◆ **WRITTEN TASK**: All of the data is to be copied without a single change.

◆ **INFORMATION SUPPLIED**:
-- Opening Marker --

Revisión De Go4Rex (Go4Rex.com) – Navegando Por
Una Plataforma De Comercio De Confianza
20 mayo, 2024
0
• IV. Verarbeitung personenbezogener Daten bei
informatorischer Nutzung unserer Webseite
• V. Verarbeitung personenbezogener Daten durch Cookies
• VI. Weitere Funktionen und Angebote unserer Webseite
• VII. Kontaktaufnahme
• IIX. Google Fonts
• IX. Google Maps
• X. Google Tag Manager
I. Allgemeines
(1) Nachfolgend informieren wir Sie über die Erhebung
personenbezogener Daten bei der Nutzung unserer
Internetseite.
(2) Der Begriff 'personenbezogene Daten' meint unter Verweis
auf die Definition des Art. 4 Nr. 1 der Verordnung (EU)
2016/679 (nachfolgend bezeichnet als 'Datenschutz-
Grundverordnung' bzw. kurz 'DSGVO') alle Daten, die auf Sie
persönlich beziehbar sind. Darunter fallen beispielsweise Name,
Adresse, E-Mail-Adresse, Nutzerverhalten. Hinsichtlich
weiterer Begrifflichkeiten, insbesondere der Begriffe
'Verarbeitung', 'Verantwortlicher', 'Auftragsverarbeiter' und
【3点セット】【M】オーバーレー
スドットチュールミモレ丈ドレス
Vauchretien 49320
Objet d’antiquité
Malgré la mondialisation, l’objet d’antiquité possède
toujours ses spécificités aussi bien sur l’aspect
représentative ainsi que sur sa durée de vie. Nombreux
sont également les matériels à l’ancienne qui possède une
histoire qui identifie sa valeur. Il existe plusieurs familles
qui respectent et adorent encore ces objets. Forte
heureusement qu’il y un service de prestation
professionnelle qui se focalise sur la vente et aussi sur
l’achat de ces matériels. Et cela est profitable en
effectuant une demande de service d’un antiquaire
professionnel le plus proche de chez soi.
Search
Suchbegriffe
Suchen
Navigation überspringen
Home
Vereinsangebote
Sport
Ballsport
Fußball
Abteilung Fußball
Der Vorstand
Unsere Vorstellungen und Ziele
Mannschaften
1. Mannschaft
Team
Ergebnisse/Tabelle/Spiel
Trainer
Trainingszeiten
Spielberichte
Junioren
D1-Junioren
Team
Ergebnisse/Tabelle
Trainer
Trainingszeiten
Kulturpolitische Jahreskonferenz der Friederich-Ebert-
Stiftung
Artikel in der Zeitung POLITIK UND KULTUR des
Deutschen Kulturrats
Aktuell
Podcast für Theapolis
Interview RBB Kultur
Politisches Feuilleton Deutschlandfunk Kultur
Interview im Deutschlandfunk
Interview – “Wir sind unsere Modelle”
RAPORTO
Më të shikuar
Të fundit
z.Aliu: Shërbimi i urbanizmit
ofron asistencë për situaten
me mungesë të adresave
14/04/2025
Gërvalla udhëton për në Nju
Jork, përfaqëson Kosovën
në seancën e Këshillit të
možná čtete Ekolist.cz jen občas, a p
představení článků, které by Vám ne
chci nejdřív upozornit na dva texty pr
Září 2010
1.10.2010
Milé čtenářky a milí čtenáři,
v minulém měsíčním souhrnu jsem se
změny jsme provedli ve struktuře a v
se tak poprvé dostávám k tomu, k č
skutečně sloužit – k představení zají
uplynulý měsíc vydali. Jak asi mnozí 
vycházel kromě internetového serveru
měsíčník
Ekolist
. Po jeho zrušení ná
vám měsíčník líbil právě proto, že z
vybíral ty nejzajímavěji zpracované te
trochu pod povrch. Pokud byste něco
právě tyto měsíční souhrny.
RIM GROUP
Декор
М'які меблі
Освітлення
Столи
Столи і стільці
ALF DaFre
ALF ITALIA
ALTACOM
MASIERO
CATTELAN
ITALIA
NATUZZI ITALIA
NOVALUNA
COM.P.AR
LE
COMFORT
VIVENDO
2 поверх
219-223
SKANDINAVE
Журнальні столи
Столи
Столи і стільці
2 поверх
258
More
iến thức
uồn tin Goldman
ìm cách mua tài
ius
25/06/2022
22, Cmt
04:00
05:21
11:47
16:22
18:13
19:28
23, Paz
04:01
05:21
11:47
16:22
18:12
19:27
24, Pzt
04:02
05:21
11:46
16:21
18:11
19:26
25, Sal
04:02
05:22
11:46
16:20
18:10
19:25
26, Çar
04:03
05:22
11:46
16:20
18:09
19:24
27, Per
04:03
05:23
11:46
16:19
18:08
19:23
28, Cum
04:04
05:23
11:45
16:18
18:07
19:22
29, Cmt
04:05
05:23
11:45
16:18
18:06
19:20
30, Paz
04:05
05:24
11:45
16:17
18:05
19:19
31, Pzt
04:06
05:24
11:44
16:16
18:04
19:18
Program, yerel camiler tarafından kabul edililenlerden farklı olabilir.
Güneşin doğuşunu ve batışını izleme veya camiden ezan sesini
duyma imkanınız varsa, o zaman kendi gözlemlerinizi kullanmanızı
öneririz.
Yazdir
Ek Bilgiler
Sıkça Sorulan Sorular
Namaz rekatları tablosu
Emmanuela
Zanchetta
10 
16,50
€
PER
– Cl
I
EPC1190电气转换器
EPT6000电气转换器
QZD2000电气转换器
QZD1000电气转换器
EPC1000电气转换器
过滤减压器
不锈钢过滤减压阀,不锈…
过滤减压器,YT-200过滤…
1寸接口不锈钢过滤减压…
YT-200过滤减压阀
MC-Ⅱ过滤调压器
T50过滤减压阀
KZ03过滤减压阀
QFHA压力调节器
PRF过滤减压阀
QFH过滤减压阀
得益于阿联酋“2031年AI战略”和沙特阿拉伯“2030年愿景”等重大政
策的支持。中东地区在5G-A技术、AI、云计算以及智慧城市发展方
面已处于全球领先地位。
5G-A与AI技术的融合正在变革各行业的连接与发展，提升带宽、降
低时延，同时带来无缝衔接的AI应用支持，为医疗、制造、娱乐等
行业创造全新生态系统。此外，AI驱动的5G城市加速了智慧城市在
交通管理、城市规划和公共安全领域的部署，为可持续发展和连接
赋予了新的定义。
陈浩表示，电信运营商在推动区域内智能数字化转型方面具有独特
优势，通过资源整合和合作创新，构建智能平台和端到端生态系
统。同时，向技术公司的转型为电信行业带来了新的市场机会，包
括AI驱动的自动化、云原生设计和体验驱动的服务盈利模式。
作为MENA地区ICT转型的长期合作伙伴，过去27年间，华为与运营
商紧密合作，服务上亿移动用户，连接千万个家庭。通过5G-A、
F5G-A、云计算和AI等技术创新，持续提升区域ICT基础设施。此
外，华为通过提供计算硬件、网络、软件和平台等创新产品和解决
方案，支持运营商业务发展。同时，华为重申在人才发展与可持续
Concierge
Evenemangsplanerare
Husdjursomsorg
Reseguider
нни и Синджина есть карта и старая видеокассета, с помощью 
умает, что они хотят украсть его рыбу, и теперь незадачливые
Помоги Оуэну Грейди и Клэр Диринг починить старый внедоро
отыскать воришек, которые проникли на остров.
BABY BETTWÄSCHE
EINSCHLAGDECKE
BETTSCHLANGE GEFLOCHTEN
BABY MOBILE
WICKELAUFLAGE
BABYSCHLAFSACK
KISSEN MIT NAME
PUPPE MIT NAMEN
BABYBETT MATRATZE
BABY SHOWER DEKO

-- Closing Marker --

◆ **OUTPUT OF THE EXERCISE**:
Revisión De Go4Rex (Go4Rex.com) – Navegando Por
Una Plataforma De Comercio De Confianza
20 mayo, 2024
0
• IV. Verarbeitung personenbezogener Daten bei
informatorischer Nutzung unserer Webseite
• V. Verarbeitung personenbezogener Daten durch Cookies
• VI. Weitere Funktionen und Angebote unserer Webseite
• VII. Kontaktaufnahme
• IIX. Google Fonts
• IX. Google Maps
• X. Google Tag Manager
I. Allgemeines
(1) Nachfolgend informieren wir Sie über die Erhebung
personenbezogener Daten bei der Nutzung unserer
Internetseite.
(2) Der Begriff 'personenbezogene Daten' meint unter Verweis
auf die Definition des Art. 4 Nr. 1 der Verordnung (EU)
2016/679 (nachfolgend bezeichnet als 'Datenschutz-
Grundverordnung' bzw. kurz 'DSGVO') alle Daten, die auf Sie
persönlich beziehbar sind. Darunter fallen beispielsweise Name,
Adresse, E-Mail-Adresse, Nutzerverhalten. Hinsichtlich
weiterer Begrifflichkeiten, insbesondere der Begriffe
'Verarbeitung', 'Verantwortlicher', 'Auftragsverarbeiter' und
【3点セット】【M】オーバーレー
スドットチュールミモレ丈ドレス
Vauchretien 49320
Objet d’antiquité
Malgré la mondialisation, l’objet d’antiquité possède
toujours ses spécificités aussi bien sur l’aspect
représentative ainsi que sur sa durée de vie. Nombreux
sont également les matériels à l’ancienne qui possède une
histoire qui identifie sa valeur. Il existe plusieurs familles
qui respectent et adorent encore ces objets. Forte
heureusement qu’il y un service de prestation
professionnelle qui se focalise sur la vente et aussi sur
l’achat de ces matériels. Et cela est profitable en
effectuant une demande de service d’un antiquaire
professionnel le plus proche de chez soi.
Search
Suchbegriffe
Suchen
Navigation überspringen
Home
Vereinsangebote
Sport
Ballsport
Fußball
Abteilung Fußball
Der Vorstand
Unsere Vorstellungen und Ziele
Mannschaften
1. Mannschaft
Team
Ergebnisse/Tabelle/Spiel
Trainer
Trainingszeiten
Spielberichte
Junioren
D1-Junioren
Team
Ergebnisse/Tabelle
Trainer
Trainingszeiten
Kulturpolitische Jahreskonferenz der Friederich-Ebert-
Stiftung
Artikel in der Zeitung POLITIK UND KULTUR des
Deutschen Kulturrats
Aktuell
Podcast für Theapolis
Interview RBB Kultur
Politisches Feuilleton Deutschlandfunk Kultur
Interview im Deutschlandfunk
Interview – “Wir sind unsere Modelle”
RAPORTO
Më të shikuar
Të fundit
z.Aliu: Shërbimi i urbanizmit
ofron asistencë për situaten
me mungesë të adresave
14/04/2025
Gërvalla udhëton për në Nju
Jork, përfaqëson Kosovën
në seancën e Këshillit të
možná čtete Ekolist.cz jen občas, a p
představení článků, které by Vám ne
chci nejdřív upozornit na dva texty pr
Září 2010
1.10.2010
Milé čtenářky a milí čtenáři,
v minulém měsíčním souhrnu jsem se
změny jsme provedli ve struktuře a v
se tak poprvé dostávám k tomu, k č
skutečně sloužit – k představení zají
uplynulý měsíc vydali. Jak asi mnozí 
vycházel kromě internetového serveru
měsíčník
Ekolist
. Po jeho zrušení ná
vám měsíčník líbil právě proto, že z
vybíral ty nejzajímavěji zpracované te
trochu pod povrch. Pokud byste něco
právě tyto měsíční souhrny.
RIM GROUP
Декор
М'які меблі
Освітлення
Столи
Столи і стільці
ALF DaFre
ALF ITALIA
ALTACOM
MASIERO
CATTELAN
ITALIA
NATUZZI ITALIA
NOVALUNA
COM.P.AR
LE
COMFORT
VIVENDO
2 поверх
219-223
SKANDINAVE
Журнальні столи
Столи
Столи і стільці
2 поверх
258
More
iến thức
uồn tin Goldman
ìm cách mua tài
ius
25/06/2022
22, Cmt
04:00
05:21
11:47
16:22
18:13
19:28
23, Paz
04:01
05:21
11:47
16:22
18:12
19:27
24, Pzt
04:02
05:21
11:46
16:21
18:11
19:26
25, Sal
04:02
05:22
11:46
16:20
18:10
19:25
26, Çar
04:03
05:22
11:46
16:20
18:09
19:24
27, Per
04:03
05:23
11:46
16:19
18:08
19:23
28, Cum
04:04
05:23
11:45
16:18
18:07
19:22
29, Cmt
04:05
05:23
11:45
16:18
18:06
19:20
30, Paz
04:05
05:24
11:45
16:17
18:05
19:19
31, Pzt
04:06
05:24
11:44
16:16
18:04
19:18
Program, yerel camiler tarafından kabul edililenlerden farklı olabilir.
Güneşin doğuşunu ve batışını izleme veya camiden ezan sesini
duyma imkanınız varsa, o zaman kendi gözlemlerinizi kullanmanızı
öneririz.
Yazdir
Ek Bilgiler
Sıkça Sorulan Sorular
Namaz rekatları tablosu
Emmanuela
Zanchetta
10 
16,50
€
PER
– Cl
I
EPC1190电气转换器
EPT6000电气转换器
QZD2000电气转换器
QZD1000电气转换器
EPC1000电气转换器
过滤减压器
不锈钢过滤减压阀,不锈…
过滤减压器,YT-200过滤…
1寸接口不锈钢过滤减压…
YT-200过滤减压阀
MC-Ⅱ过滤调压器
T50过滤减压阀
KZ03过滤减压阀
QFHA压力调节器
PRF过滤减压阀
QFH过滤减压阀
得益于阿联酋“2031年AI战略”和沙特阿拉伯“2030年愿景”等重大政
策的支持。中东地区在5G-A技术、AI、云计算以及智慧城市发展方
面已处于全球领先地位。
5G-A与AI技术的融合正在变革各行业的连接与发展，提升带宽、降
低时延，同时带来无缝衔接的AI应用支持，为医疗、制造、娱乐等
行业创造全新生态系统。此外，AI驱动的5G城市加速了智慧城市在
交通管理、城市规划和公共安全领域的部署，为可持续发展和连接
赋予了新的定义。
陈浩表示，电信运营商在推动区域内智能数字化转型方面具有独特
优势，通过资源整合和合作创新，构建智能平台和端到端生态系
统。同时，向技术公司的转型为电信行业带来了新的市场机会，包
括AI驱动的自动化、云原生设计和体验驱动的服务盈利模式。
作为MENA地区ICT转型的长期合作伙伴，过去27年间，华为与运营
商紧密合作，服务上亿移动用户，连接千万个家庭。通过5G-A、
F5G-A、云计算和AI等技术创新，持续提升区域ICT基础设施。此
外，华为通过提供计算硬件、网络、软件和平台等创新产品和解决
方案，支持运营商业务发展。同时，华为重申在人才发展与可持续
Concierge
Evenemangsplanerare
Husdjursomsorg
Reseguider
нни и Синджина есть карта и старая видеокассета, с помощью 
умает, что они хотят украсть его рыбу, и теперь незадачливые
Помоги Оуэну Грейди и Клэр Диринг починить старый внедоро
отыскать воришек, которые проникли на остров.
BABY BETTWÄSCHE
EINSCHLAGDECKE
BETTSCHLANGE GEFLOCHTEN
BABY MOBILE
WICKELAUFLAGE
BABYSCHLAFSACK
KISSEN MIT NAME
PUPPE MIT NAMEN
BABYBETT MATRATZE
BABY SHOWER DEKO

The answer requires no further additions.